NEWS TICKER
REVIEW: Death Of England Delroy, National Theatre Online ✭✭✭✭✭
Published on
November 30, 2020
By
pauldavies
Paul T Davies reviews Roy Williams and Clint Dyer's Death Of England : Delroy which was streaming online due to lockdown disruptions. It returns to the Olivier Theatre in Spring 2021
Michael Balogun in Death Of England : Delroy. Photo: Normski Death of England: Delroy.
National Theatre limited streaming, returns to the Olivier in April 2021.
5 Stars
Striding the pandemic like a colossus, Roy Williams and Clint Dyer’s two-part play, (The first, Death of England, premiered early this year), has been forged from experience and observation to create two monologues that encapsulate English attitudes, fragility, bigotry and stoicism when faced with the huge issues of our time. With forensic detail, they make sure we don’t turn away from injustice, yet they are forged with fires of passion and emotion. In the first, we met Michael, who was reeling from the death of his racist father, and now we hear from Delroy, Michael’s black best friend. Both pieces chart Brexit, football, English pride and defeats, and now we view England through Delroy’s experience. On his way to the hospital where his girlfriend, (Michael’s sister), is giving birth to their daughter, Delroy is stopped, searched and put into a police cell. Unable to control his anger, we first meet him having an electronic tag fitted and he takes us through the events until arriving at the first national lockdown.
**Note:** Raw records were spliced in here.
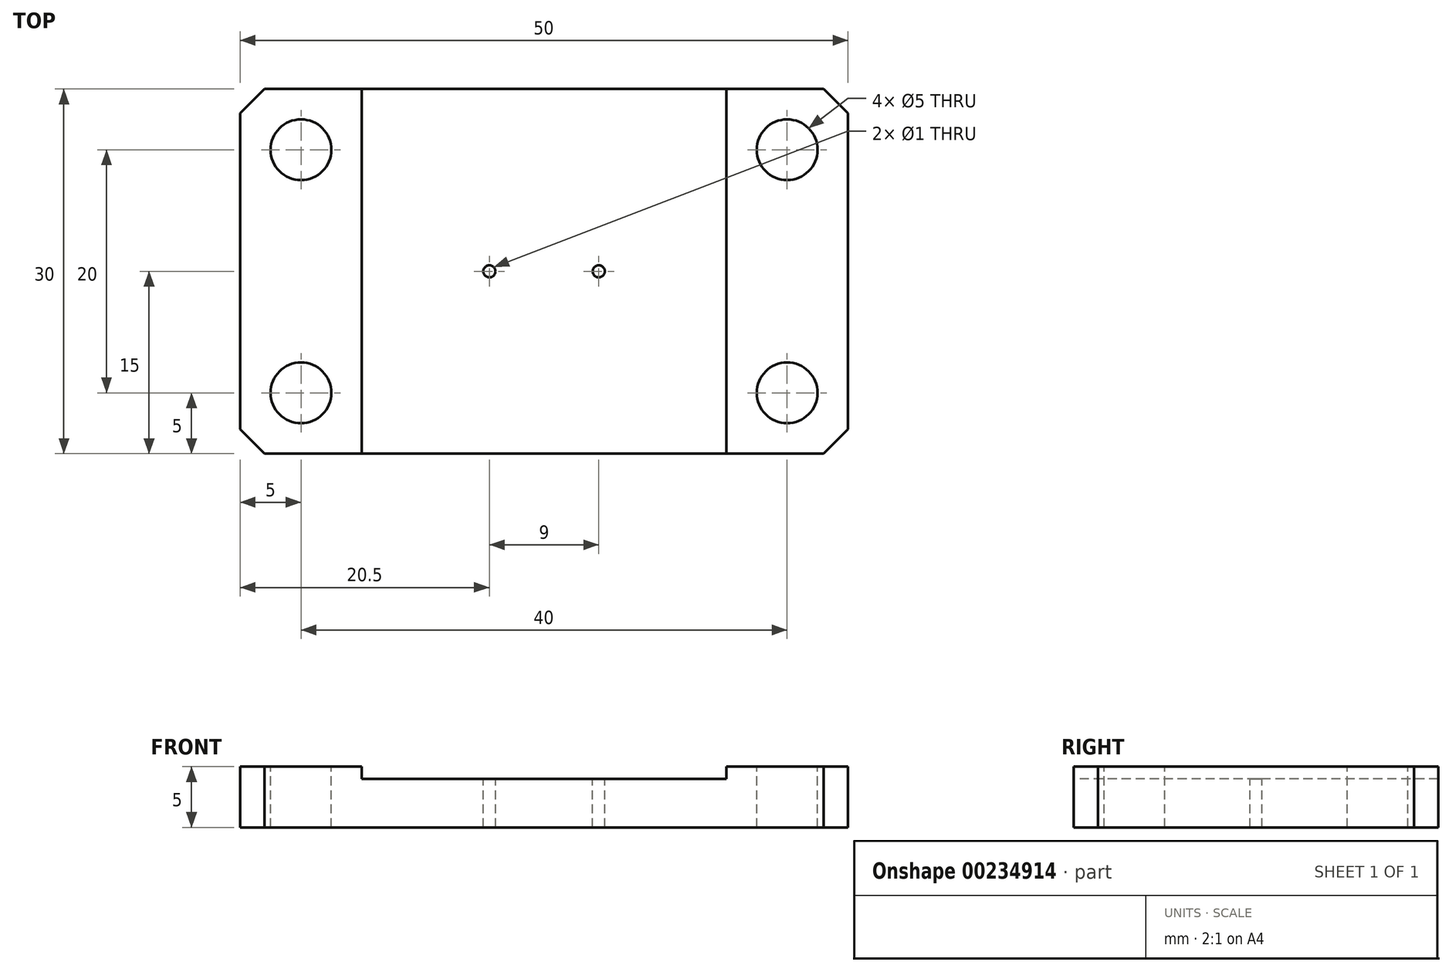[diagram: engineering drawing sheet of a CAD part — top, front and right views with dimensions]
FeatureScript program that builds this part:
annotation { "Feature Type Name" : "Feature", "Feature Type Description" : "" }
export const myFeature = defineFeature(function(context is Context, id is Id, definition is map)
    precondition{}
    {
        {
            var Q0;
            Q0=qCreatedBy(makeId("Top.planeOp"),FACE);
            var sketch = newSketch(context, id + "F0", { "sketchPlane" : qUnion([Q0])});
            skLineSegment(sketch, "E0.bottom", {"start": v(25, 15) * mm, "end": v(-25, 15) * mm});
            skLineSegment(sketch, "E0.top", {"start": v(25, -15) * mm, "end": v(-25, -15) * mm});
            skLineSegment(sketch, "E0.left", {"start": v(25, 15) * mm, "end": v(25, -15) * mm});
            skLineSegment(sketch, "E0.right", {"start": v(-25, 15) * mm, "end": v(-25, -15) * mm});
            skPoint(sketch, "E0.middle", {"position": v(0, 0) * mm});
            skSolve(sketch);
        }
        {
            var Q0;
            Q0 = qSketchRegion(id + "F0", true);
            extrude(context, id + "F1", {"entities" : qUnion([Q0]), "depth" : 5 * mm});
        }
        {
            var Q0;
            Q0=makeQuery(id+"F1.opExtrude","CAP_FACE",FACE,{"disambiguationData":[OSD([sQuery(id+"F0.wireOp",EDGE,"E0.bottom"),sQuery(id+"F0.wireOp",EDGE,"E0.top"),sQuery(id+"F0.wireOp",EDGE,"E0.left"),sQuery(id+"F0.wireOp",EDGE,"E0.right")])],"isStart":false});
            var sketch = newSketch(context, id + "F2", { "sketchPlane" : qUnion([Q0])});
            skLineSegment(sketch, "E1.bottom", {"start": v(15, 15) * mm, "end": v(-15, 15) * mm});
            skLineSegment(sketch, "E1.top", {"start": v(15, -15) * mm, "end": v(-15, -15) * mm});
            skLineSegment(sketch, "E1.left", {"start": v(15, 15) * mm, "end": v(15, -15) * mm});
            skLineSegment(sketch, "E1.right", {"start": v(-15, 15) * mm, "end": v(-15, -15) * mm});
            skPoint(sketch, "E1.middle", {"position": v(0, 0) * mm});
            skSolve(sketch);
        }
        {
            var Q0;
            Q0 = qSketchRegion(id + "F2", true);
            extrude(context, id + "F3", {"entities" : qUnion([Q0]), "operationType" : NewBodyOperationType.REMOVE, "oppositeDirection" : true, "depth" : 1 * mm});
        }
        {
            var Q0;
            Q0=makeQuery(id+"F1.opExtrude","SWEPT_EDGE",EDGE,{"disambiguationData":[OSD([sQuery(id+"F0.wireOp",EDGE,"E0.bottom"),sQuery(id+"F0.wireOp",EDGE,"E0.right")])]});
            var Q1;
            Q1=makeQuery(id+"F1.opExtrude","SWEPT_EDGE",EDGE,{"disambiguationData":[OSD([sQuery(id+"F0.wireOp",EDGE,"E0.top"),sQuery(id+"F0.wireOp",EDGE,"E0.right")])]});
            var Q2;
            Q2=makeQuery(id+"F1.opExtrude","SWEPT_EDGE",EDGE,{"disambiguationData":[OSD([sQuery(id+"F0.wireOp",EDGE,"E0.top"),sQuery(id+"F0.wireOp",EDGE,"E0.left")])]});
            var Q3;
            Q3=makeQuery(id+"F1.opExtrude","SWEPT_EDGE",EDGE,{"disambiguationData":[OSD([sQuery(id+"F0.wireOp",EDGE,"E0.bottom"),sQuery(id+"F0.wireOp",EDGE,"E0.left")])]});
            chamfer(context, id + "F4", {"entities" : qUnion([Q0, Q1, Q2, Q3]), "width" : 2 * mm, "tangentPropagation" : true});
        }
        {
            var Q0;
            {var subQ0=sQuery(id+"F0.wireOp",EDGE,"E0.bottom");var subQ1=sQuery(id+"F0.wireOp",EDGE,"E0.top");var subQ2=sQuery(id+"F0.wireOp",EDGE,"E0.right");Q0=makeQuery(id+"F3.boolean.opBoolean","SPLIT",FACE,{"disambiguationData":[TD([makeQuery(id+"F1.opExtrude","SWEPT_FACE",FACE,{"disambiguationData":[OSD([subQ2])]})])],"derivedFrom":makeQuery(id+"F1.opExtrude","CAP_FACE",FACE,{"disambiguationData":[OSD([subQ0,subQ1,sQuery(id+"F0.wireOp",EDGE,"E0.left"),subQ2])],"isStart":false})});}
            var sketch = newSketch(context, id + "F5", { "sketchPlane" : qUnion([Q0])});
            skLineSegment(sketch, "E2", {"start": v(-25, 0) * mm, "end": v(-15, 0) * mm, "construction": true});
            skLineSegment(sketch, "E3", {"start": v(-20, 0) * mm, "end": v(-20, 15) * mm, "construction": true});
            skLineSegment(sketch, "E4", {"start": v(-20, 0) * mm, "end": v(-20, -15) * mm, "construction": true});
            skPoint(sketch, "E4.endSnap0", {"position": v(-19, -15) * mm});
            skCircle(sketch, "E5", {"center": v(-20, 10) * mm, "radius": 2.5 * mm});
            skCircle(sketch, "E6", {"center": v(-20, -10) * mm, "radius": 2.5 * mm});
            skLineSegment(sketch, "E7", {"start": v(0, -1) * mm, "end": v(0, -21) * mm, "construction": true});
            skLineSegment(sketch, "E8", {"start": v(0, -1) * mm, "end": v(0, 19) * mm, "construction": true});
            skLineSegment(sketch, "E9.MirrorCS", {"start": v(20, 0) * mm, "end": v(20, 15) * mm, "construction": true});
            skLineSegment(sketch, "E10.MirrorCS", {"start": v(20, 0) * mm, "end": v(20, -15) * mm, "construction": true});
            skLineSegment(sketch, "E11.MirrorCS", {"start": v(25, 0) * mm, "end": v(15, 0) * mm, "construction": true});
            skPoint(sketch, "E12.MirrorP", {"position": v(19, -15) * mm});
            skCircle(sketch, "E13.MirrorC", {"center": v(20, -10) * mm, "radius": 2.5 * mm});
            skCircle(sketch, "E14.MirrorC", {"center": v(20, 10) * mm, "radius": 2.5 * mm});
            skSolve(sketch);
        }
        {
            var Q0;
            Q0 = qSketchRegion(id + "F5", true);
            extrude(context, id + "F6", {"entities" : qUnion([Q0]), "operationType" : NewBodyOperationType.REMOVE, "oppositeDirection" : true, "depth" : 25 * mm});
        }
        {
            var Q0;
            Q0=makeQuery(id+"F3.boolean.opBoolean","COPY",FACE,{"derivedFrom":makeQuery(id+"F3.opExtrude","CAP_FACE",FACE,{"disambiguationData":[OSD([sQuery(id+"F2.wireOp",EDGE,"E1.bottom"),sQuery(id+"F2.wireOp",EDGE,"E1.top"),sQuery(id+"F2.wireOp",EDGE,"E1.left"),sQuery(id+"F2.wireOp",EDGE,"E1.right")])],"isStart":false})});
            var sketch = newSketch(context, id + "F7", { "sketchPlane" : qUnion([Q0])});
            skCircle(sketch, "E15", {"center": v(0, 0) * mm, "radius": 5 * mm, "construction": true});
            skCircle(sketch, "E16", {"center": v(0, 0) * mm, "radius": 4.5 * mm, "construction": true});
            skCircle(sketch, "E17", {"center": v(-4.5, 0) * mm, "radius": 0.5 * mm});
            skCircle(sketch, "E18", {"center": v(4.5, 0) * mm, "radius": 0.5 * mm});
            skSolve(sketch);
        }
        {
            var Q0;
            Q0 = qSketchRegion(id + "F7", true);
            extrude(context, id + "F8", {"entities" : qUnion([Q0]), "operationType" : NewBodyOperationType.REMOVE, "oppositeDirection" : true, "depth" : 25 * mm});
        }
    });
Michael Balogun in Death Of England: Delroy. Photo: Normski
The production has had many challenges, including the first night being their last night as lockdown two was enforced, and Michael Balogun taking over the role when the original actor was taken ill. He gives a superb performance, seamlessly capturing the complexity of Delroy. Here is a character who voted for Brexit, who voted Conservative, his job is as a bailiff. With his muscularity and confidence, the main thrust of the play is how he, and black men, are interpreted and forged by the white people’s view of them. He is arrested because of how he looks rather than because of any crime, no time is given for him to explain his situation. Balogan pierces you with vulnerability, as Carli, the mother of his child, her mother and the system paint a picture of him that they see, not what we see. Though Delroy is the main character, we see a host of others, including Delroy’s mother, who was threatened with deportation in the Windrush scandal, yet is still furious with Delroy for not being meek and submissive during his arrest. Familiar with the first play, when Delroy and Michael meet, it provides a thrilling core of the play when the two worlds clash once more. The themes of identity and belonging teem around the auditorium.
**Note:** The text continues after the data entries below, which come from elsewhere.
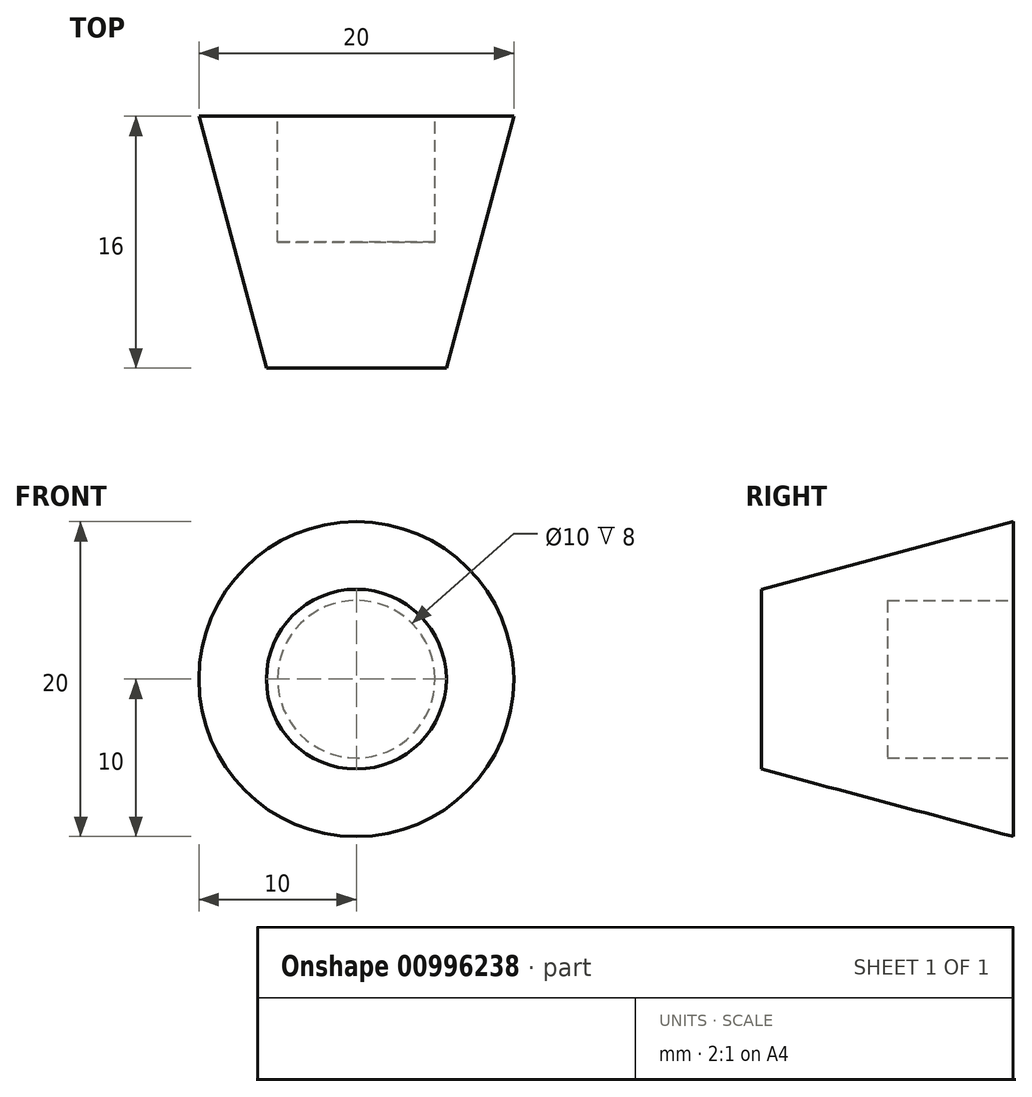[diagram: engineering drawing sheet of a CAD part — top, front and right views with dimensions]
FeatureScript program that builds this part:
annotation { "Feature Type Name" : "Feature", "Feature Type Description" : "" }
export const myFeature = defineFeature(function(context is Context, id is Id, definition is map)
    precondition{}
    {
        {
            var Q0;
            Q0=qCreatedBy(makeId("Front.planeOp"),FACE);
            var sketch = newSketch(context, id + "F0", { "sketchPlane" : qUnion([Q0])});
            skCircle(sketch, "E0", {"center": v(0, 0) * mm, "radius": 10 * mm});
            skSolve(sketch);
        }
        {
            var Q0;
            Q0=makeQuery(id+"F0.imprint","IMPRINT",FACE,{"disambiguationData":[TD([[makeQuery(id+"F0.imprint","IMPRINT",EDGE,{"derivedFrom":sQuery(id+"F0.wireOp",EDGE,"E0")}),1.0]])]});
            extrude(context, id + "F1", {"entities" : qUnion([Q0]), "depth" : 16 * mm, "offsetDistance" : 25 * mm, "hasDraft" : true, "draftAngle" : 15 * degree, "draftPullDirection" : true});
        }
        {
            var Q0;
            Q0=makeQuery(id+"F1.opExtrude","CAP_FACE",FACE,{"disambiguationData":[OSD([sQuery(id+"F0.wireOp",EDGE,"E0")])],"isStart":true});
            var sketch = newSketch(context, id + "F2", { "sketchPlane" : qUnion([Q0])});
            skCircle(sketch, "E1", {"center": v(0, 0) * mm, "radius": 5 * mm});
            skSolve(sketch);
        }
        {
            var Q0;
            Q0=makeQuery(id+"F2.imprint","IMPRINT",FACE,{"disambiguationData":[TD([[makeQuery(id+"F2.imprint","IMPRINT",EDGE,{"derivedFrom":sQuery(id+"F2.wireOp",EDGE,"E1")}),1.0]])]});
            extrude(context, id + "F3", {"entities" : qUnion([Q0]), "operationType" : NewBodyOperationType.REMOVE, "oppositeDirection" : true, "depth" : 8 * mm, "offsetDistance" : 25 * mm});
        }
    });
The excellent design, by Sadeysa Greenaway-Bailey and Ultz, reflects the first play, performed on a St. George cross with symbolic props representing the other characters. Clint Dyer’s direction hits every beat of the text, balancing rage with fear, energy with stillness and vulnerability with the strength to fill the socially distanced Olivier, (the masked audience looking somewhat like a jury among the empty seats, which I suppose we are.) These two plays have been the highlight of my theatre year, forcing me to look anew at things I know to be true, and well worth any of your streaming and live performance time.